1. Field of the Invention
This invention relates to a semiconductor physical quantity sensor having a semiconductor oscillator such as an acceleration sensor or an angular velocity sensor, which is adopted to detect a moving state of a moving body such as a vehicle, an airplane, or a robot.
2. Description of the Related Art
Generally, this kind of semiconductor physical quantity sensor is formed by a micro-machine processing technique such as etching performed on a semiconductor substrate. The semiconductor physical quantity sensor typically has a base, an oscillator that oscillates in a specific direction, and several beam portions connecting the oscillator and the base. A physical quantity (angular velocity, acceleration, or the like) is detected based on oscillation of the oscillator.
For instance, when the semiconductor quantity sensor is an angular velocity sensor, the oscillator is drive-oscillated in a specific direction. An angular velocity applied to the sensor is detected based on oscillation (detection oscillation) that is produced by a Coriolis force in a direction perpendicular to the drive oscillation direction and a rotational axis of the angular velocity.
When the semiconductor quantity sensor is an acceleration sensor, acceleration applied to the oscillator is detected based on oscillation (detection oscillation) that is produced in a specific direction.
However, it is inevitable for the conventional physical quantity sensor to have processing errors (for instance, by etching). The processing errors can induce unnecessary oscillation in addition to the drive oscillation and detection oscillation described above, resulting in measurement errors. The inventors considered that the unnecessary oscillation might be produced due to the beam portions connecting the oscillator and the base. That is, in the conventional physical quantity sensor as disclosed in JP-A-6-123631, each of the beam portions is composed of one pole-like beam having small rotational rigidity. Therefore, each beam can be distorted easily during the oscillation of the oscillator to induce unnecessary oscillation.
The present invention has been made in view of the above problems. An object of the present invention is to provide a semiconductor physical quantity sensor having a beam portion that is structured with high rotational rigidity not to prevent oscillation of an oscillator.
According to the present invention, a beam portion is composed of first and second beams that are disposed in parallel with and separately from each other, and abridge portion connecting the first and second beams.
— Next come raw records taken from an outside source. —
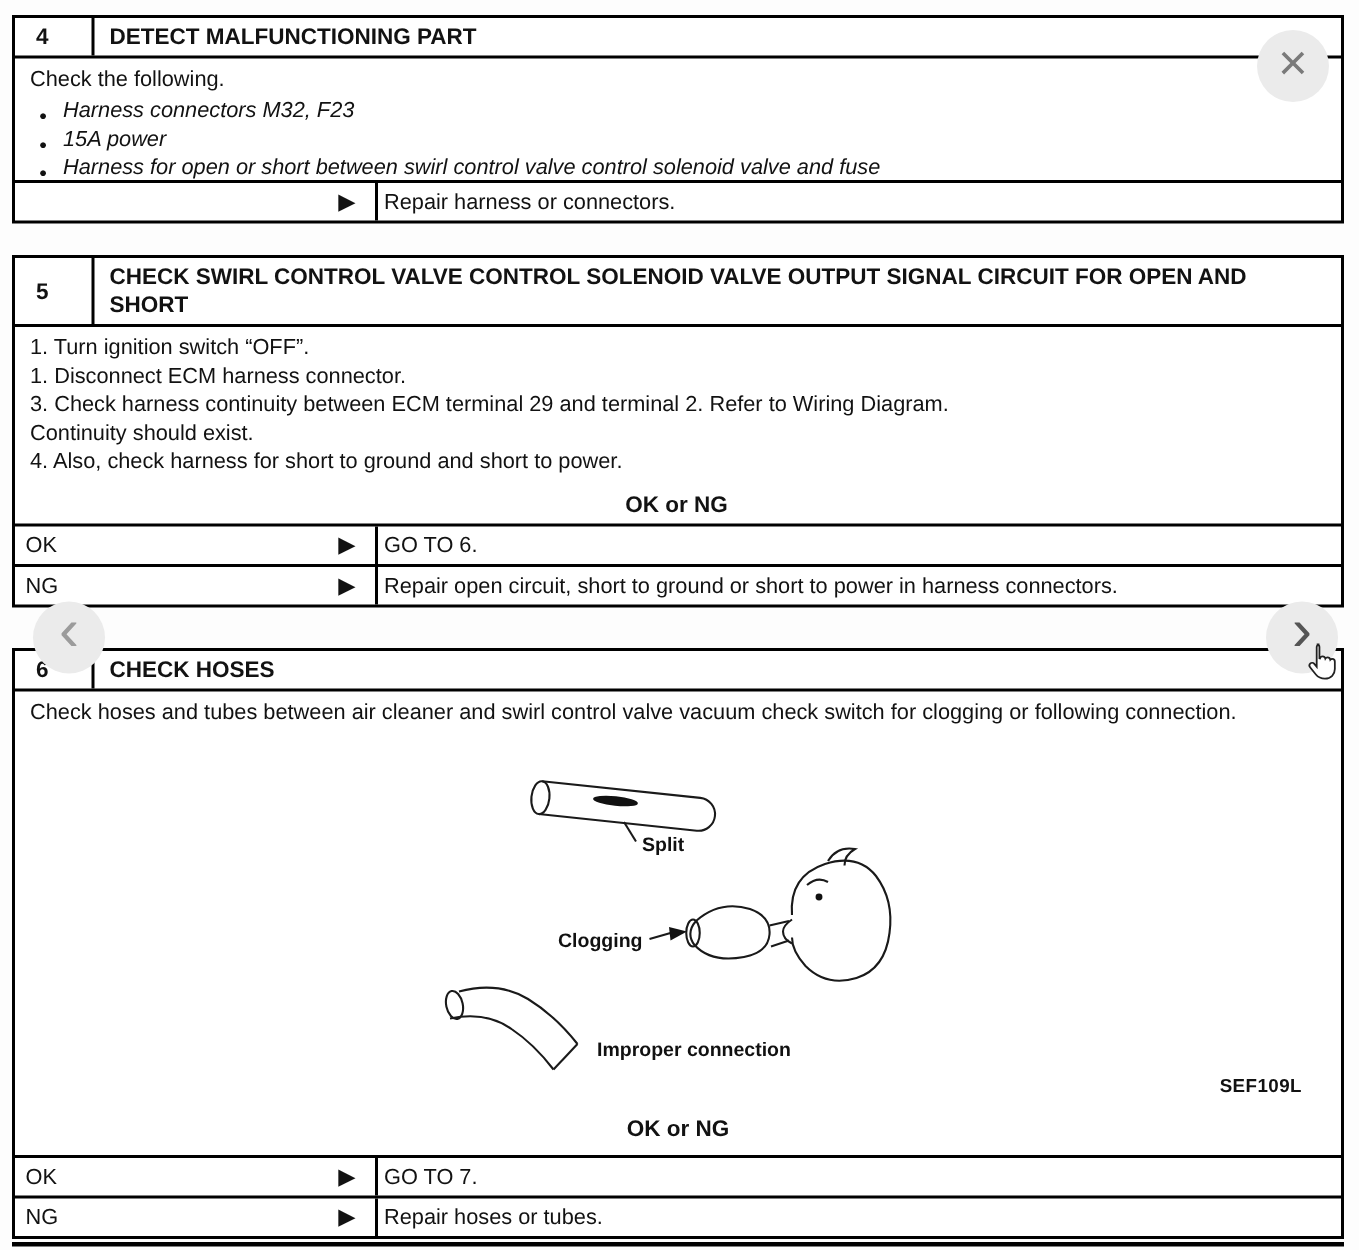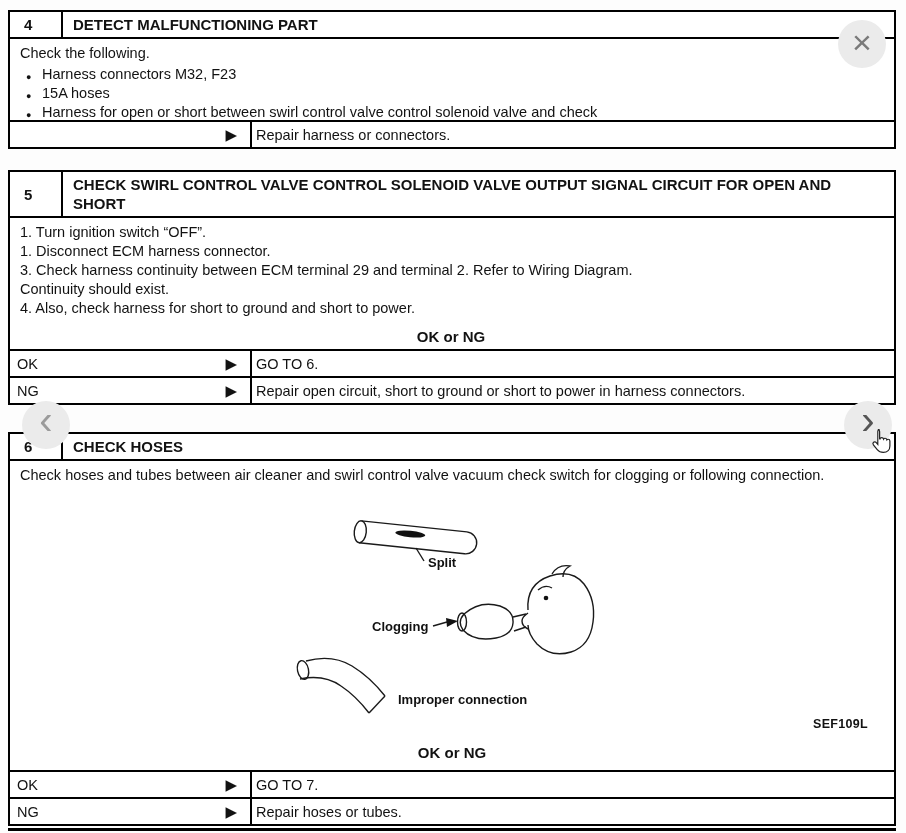--- a/index.html
+++ b/index.html
@@ -21,7 +21,7 @@
     padding:5px 10px 12px 8px;overflow:hidden;}
   .intro{padding-left:2px;}
   .bullets{margin:2px 0 0;padding:0;list-style:none;}
-  .bullets li{position:relative;padding-left:24px;}
+  .bullets li{position:relative;padding-left:24px;font-style:italic;}
   .bullets li::before{content:"●";position:absolute;left:8px;top:3px;font-size:9px;}
   .steps div{padding-left:2px;}
   .note{font-weight:normal;padding-left:48px;}

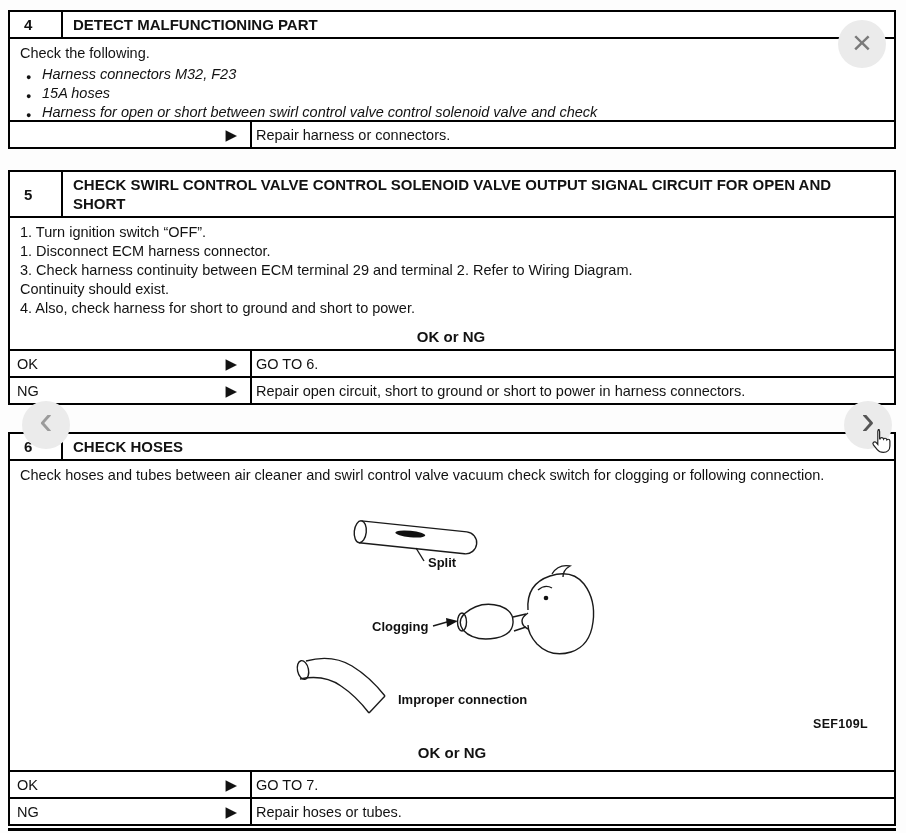--- a/index.html
+++ b/index.html
@@ -64,7 +64,7 @@
       <div class="intro">Check the following.</div>
       <ul class="bullets">
         <li>Harness connectors M32, F23</li>
-        <li>15A hoses</li>
+        <li>15A power</li>
         <li>Harness for open or short between swirl control valve control solenoid valve and check</li>
       </ul>
     </div>

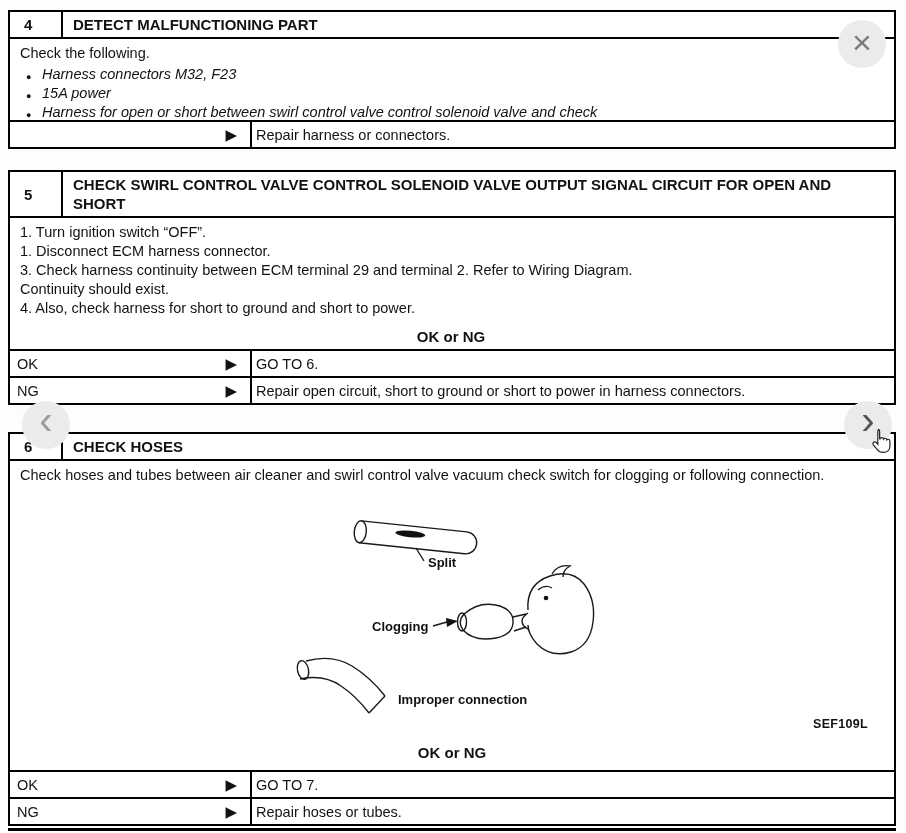--- a/index.html
+++ b/index.html
@@ -65,7 +65,7 @@
       <ul class="bullets">
         <li>Harness connectors M32, F23</li>
         <li>15A power</li>
-        <li>Harness for open or short between swirl control valve control solenoid valve and check</li>
+        <li>Harness for open or short between swirl control valve control solenoid valve and fuse</li>
       </ul>
     </div>
     <div class="result-row">

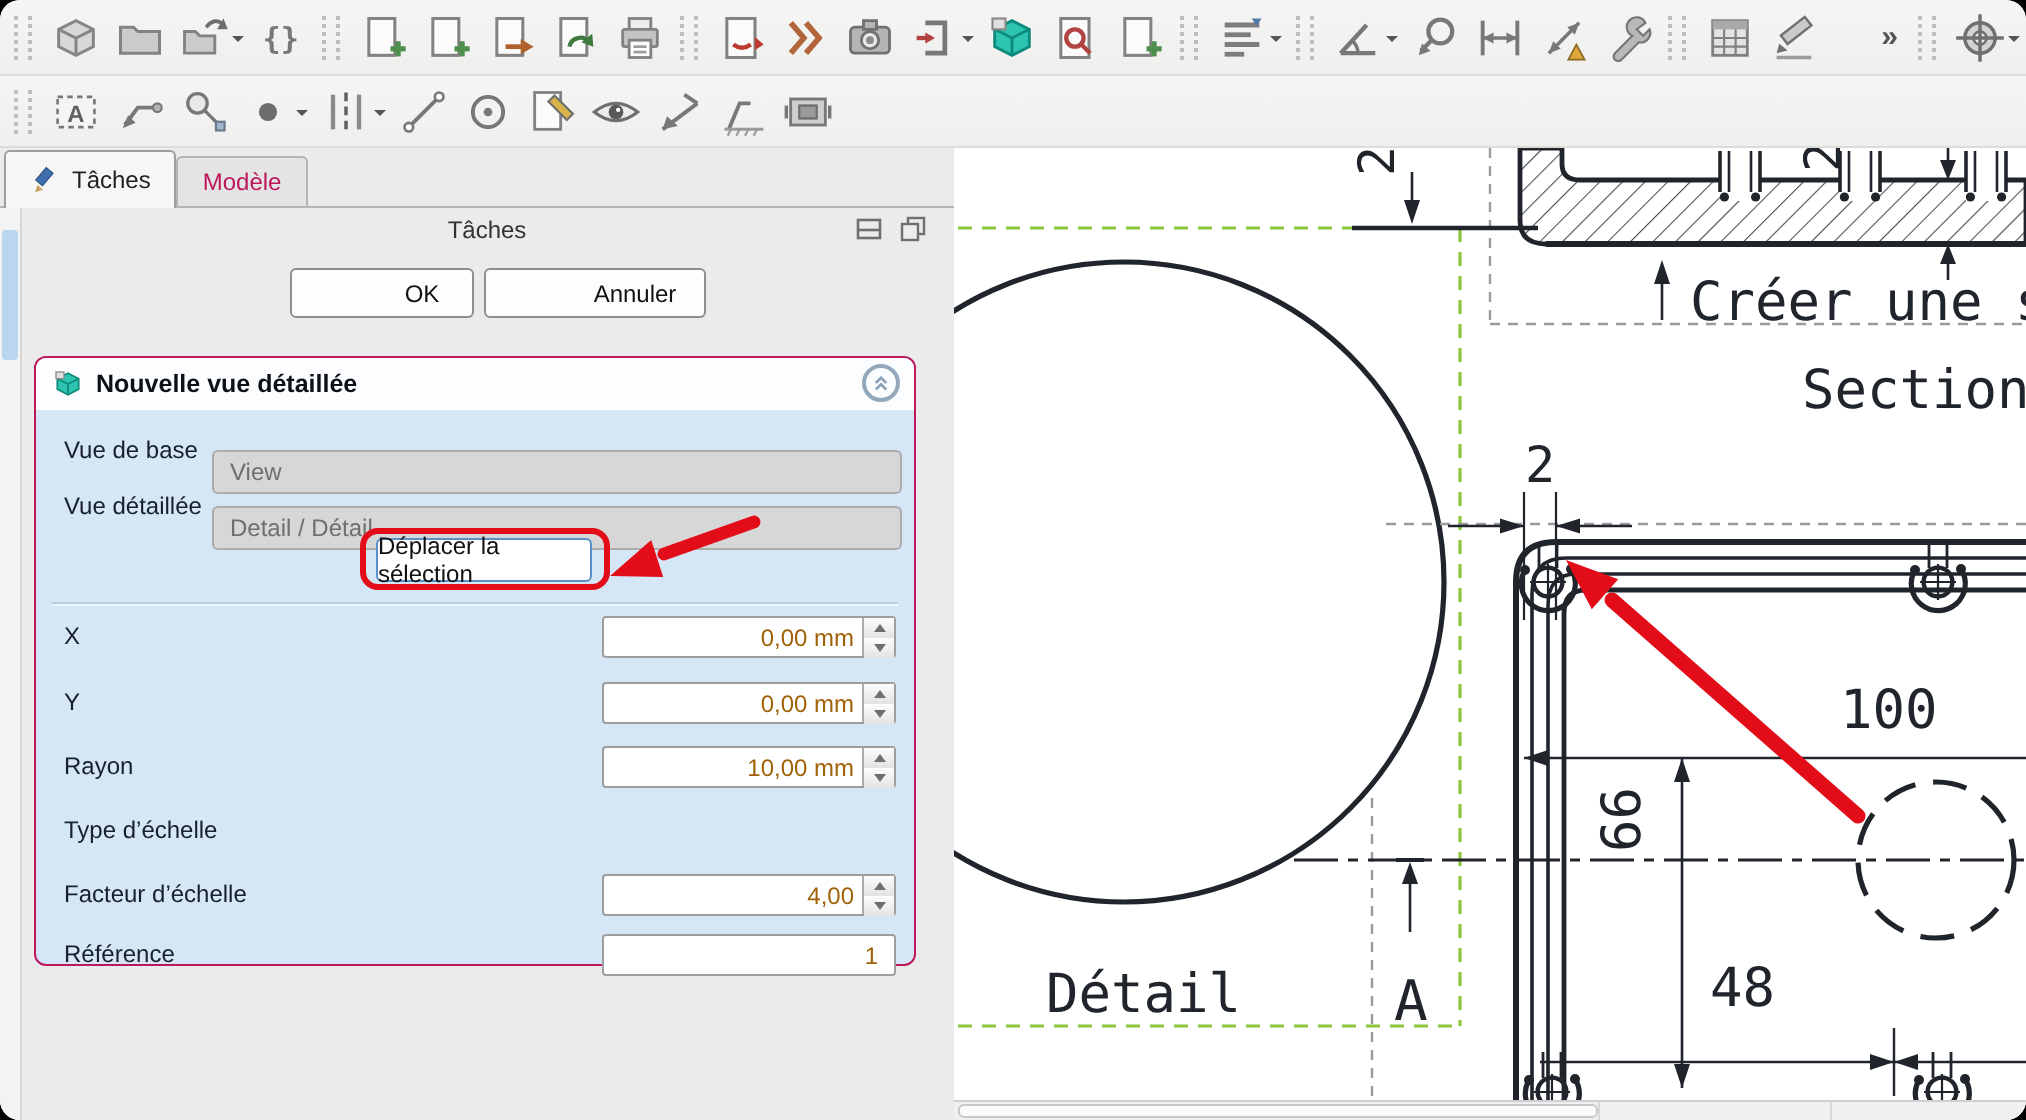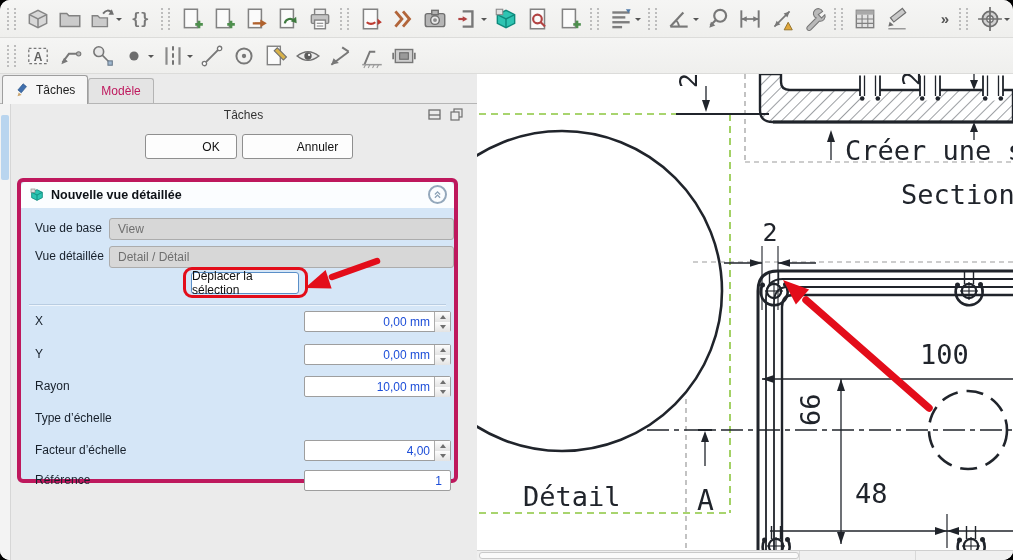--- a/index.html
+++ b/index.html
@@ -32,7 +32,7 @@
   #ok-button{left:145px;top:60px;width:92px;}
   #cancel-button{left:242px;top:60px;width:111px;}
   
-  #groupbox{position:absolute;left:17px;top:104px;width:441px;height:305px;background:#d5e6f7;border:4px solid #be185d;border-radius:6px;box-sizing:border-box;}
+  #groupbox{position:absolute;left:17px;top:104px;width:441px;height:305px;background:#d5e6f7;border:1px solid #be185d;border-radius:6px;box-sizing:border-box;}
   #gb-header{position:absolute;left:0;right:0;top:0;height:26px;background:#fbfdff;border-radius:5px 5px 0 0;display:flex;align-items:center;gap:6px;padding-left:8px;box-sizing:border-box;}
   #gb-title{font-size:12.5px;font-weight:bold;color:#0d1117;}
   #gb-collapse{position:absolute;right:7px;top:3px;width:19px;height:19px;border:2px solid #94a8bc;border-radius:50%;box-sizing:border-box;display:flex;align-items:center;justify-content:center;}

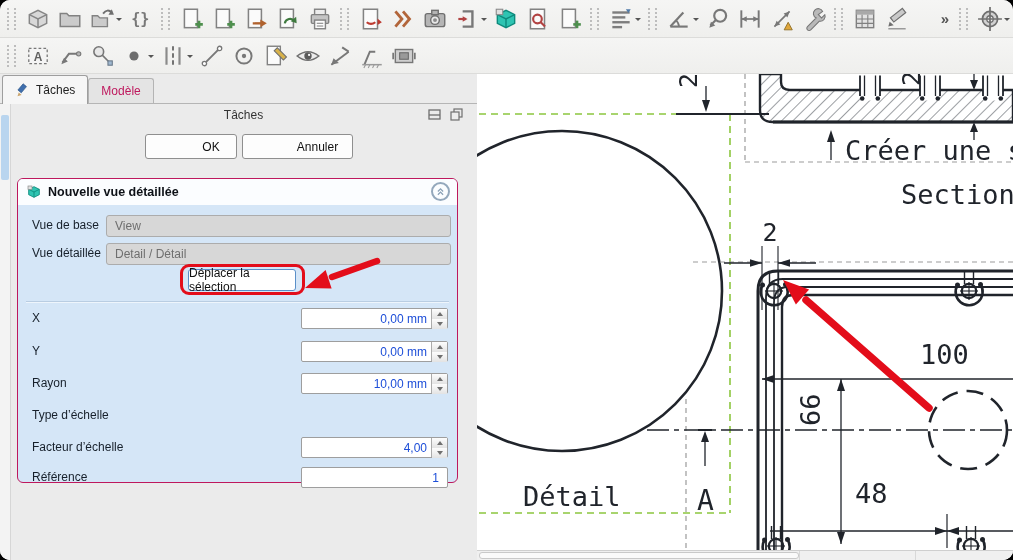--- a/index.html
+++ b/index.html
@@ -37,7 +37,7 @@
   #gb-title{font-size:12.5px;font-weight:bold;color:#0d1117;}
   #gb-collapse{position:absolute;right:7px;top:3px;width:19px;height:19px;border:2px solid #94a8bc;border-radius:50%;box-sizing:border-box;display:flex;align-items:center;justify-content:center;}
   .fl{position:absolute;left:14px;font-size:12px;color:#17202b;}
-  .dis-input{position:absolute;left:88px;width:345px;height:22px;background:#d7d7d7;border:1px solid #acacac;border-radius:3px;font-size:12px;color:#6f6f6f;line-height:21px;padding-left:8px;box-sizing:border-box;}
+  .dis-input{position:absolute;left:88px;width:345px;height:22px;background:#d7d7d7;border:1px solid #acacac;border-radius:3px;font-size:12px;color:#6f6f6f;line-height:21px;padding-left:8px;box-sizing:border-box;margin-top:10px;}
   .inp{position:absolute;left:283px;width:147px;height:21px;background:#fff;border:1px solid #9e9e9e;border-radius:2px;box-sizing:border-box;font-size:12px;color:#1d4ed8;}
   .inp .val{position:absolute;right:20px;top:3px;}
   .inp.plain .val{right:8px;}

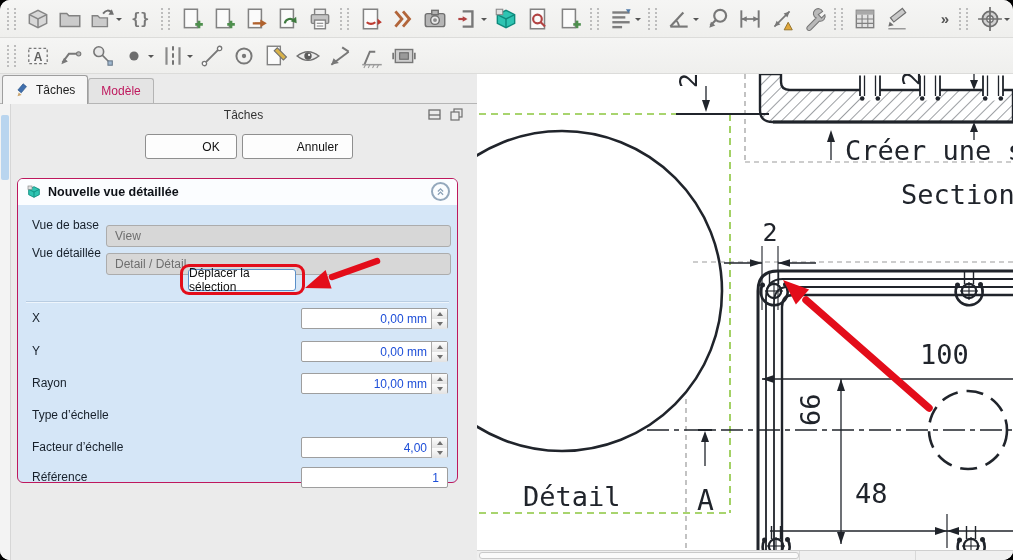--- a/index.html
+++ b/index.html
@@ -38,7 +38,7 @@
   #gb-collapse{position:absolute;right:7px;top:3px;width:19px;height:19px;border:2px solid #94a8bc;border-radius:50%;box-sizing:border-box;display:flex;align-items:center;justify-content:center;}
   .fl{position:absolute;left:14px;font-size:12px;color:#17202b;}
   .dis-input{position:absolute;left:88px;width:345px;height:22px;background:#d7d7d7;border:1px solid #acacac;border-radius:3px;font-size:12px;color:#6f6f6f;line-height:21px;padding-left:8px;box-sizing:border-box;margin-top:10px;}
-  .inp{position:absolute;left:283px;width:147px;height:21px;background:#fff;border:1px solid #9e9e9e;border-radius:2px;box-sizing:border-box;font-size:12px;color:#1d4ed8;}
+  .inp{position:absolute;left:283px;width:147px;height:21px;background:#fff;border:1px solid #9e9e9e;border-radius:2px;box-sizing:border-box;font-size:12px;color:#a16207;}
   .inp .val{position:absolute;right:20px;top:3px;}
   .inp.plain .val{right:8px;}
   .spinner{position:absolute;right:0;top:0;bottom:0;width:15px;border-left:1px solid #ababab;display:flex;flex-direction:column;}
This beam portion can have increased rotational rigidity without preventing oscillation of an oscillator.
Preferably, each of the first and second beams has a first part extending in a direction approximately perpendicular to an oscillation direction in which the oscillator oscillates to detect a physical quantity, and a second part extending in the oscillation direction and connected to the bridge portion. More preferably, a width defined between the second part of the first beam and the second part of the second beam is larger than that defined between the first part of the first beam and the first part of the second beam. Accordingly, a difference in displacement between the first and second beams caused by a difference in length between the first parts of the first and second beams can be absorbed easily not to prevent the oscillation of the oscillator.
Preferably, the first and second beams defines a gap therebetween, and the bridge portion divides the gap into first and second gaps each having a generally L shape so that the first and second gaps are symmetrical with each other with respect to the bridge portion. More preferably, the bridge portion has a width that is approximately equal to that of the first and second beams. This feature further facilitates the oscillation of the oscillator.